Repeat every entry exactly. Pictures stay out.

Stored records
•••••

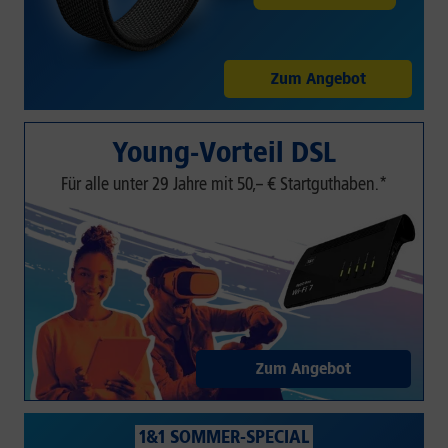
Zum Angebot
Young-Vorteil DSL
Für alle unter 29 Jahre mit 50,– € Startguthaben.*
Zum Angebot
1&1 SOMMER-SPECIAL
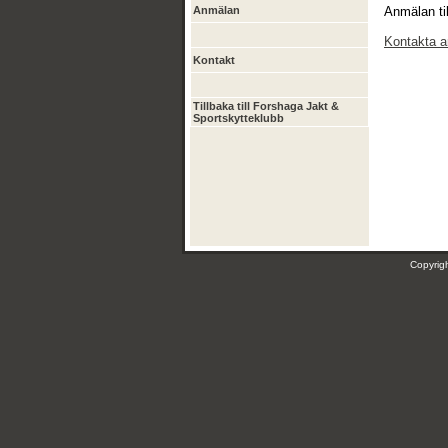
Anmälan
Anmälan ti
Kontakta a
Kontakt
Tillbaka till Forshaga Jakt &
Sportskytteklubb
Copyri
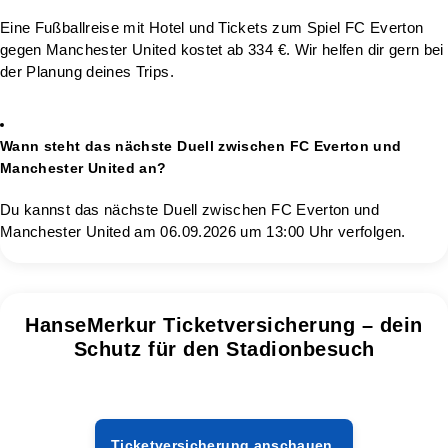
Eine Fußballreise mit Hotel und Tickets zum Spiel FC Everton
gegen Manchester United kostet ab 334 €. Wir helfen dir gern bei
der Planung deines Trips.
Wann steht das nächste Duell zwischen FC Everton und
Manchester United an?
Du kannst das nächste Duell zwischen FC Everton und
Manchester United am 06.09.2026 um 13:00 Uhr verfolgen.
HanseMerkur Ticketversicherung – dein
Schutz für den Stadionbesuch
Ticketversicherung anschauen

•••••

Response box ▸
Zum Angebot
Young-Vorteil DSL
Für alle unter 29 Jahre mit 50,– € Startguthaben.*
Zum Angebot
1&1 SOMMER-SPECIAL
Anmälan
Anmälan ti
Kontakta a
Kontakt
Tillbaka till Forshaga Jakt &
Sportskytteklubb
Copyri
Eine Fußballreise mit Hotel und Tickets zum Spiel FC Everton
gegen Manchester United kostet ab 334 €. Wir helfen dir gern bei
der Planung deines Trips.
Wann steht das nächste Duell zwischen FC Everton und
Manchester United an?
Du kannst das nächste Duell zwischen FC Everton und
Manchester United am 06.09.2026 um 13:00 Uhr verfolgen.
HanseMerkur Ticketversicherung – dein
Schutz für den Stadionbesuch
Ticketversicherung anschauen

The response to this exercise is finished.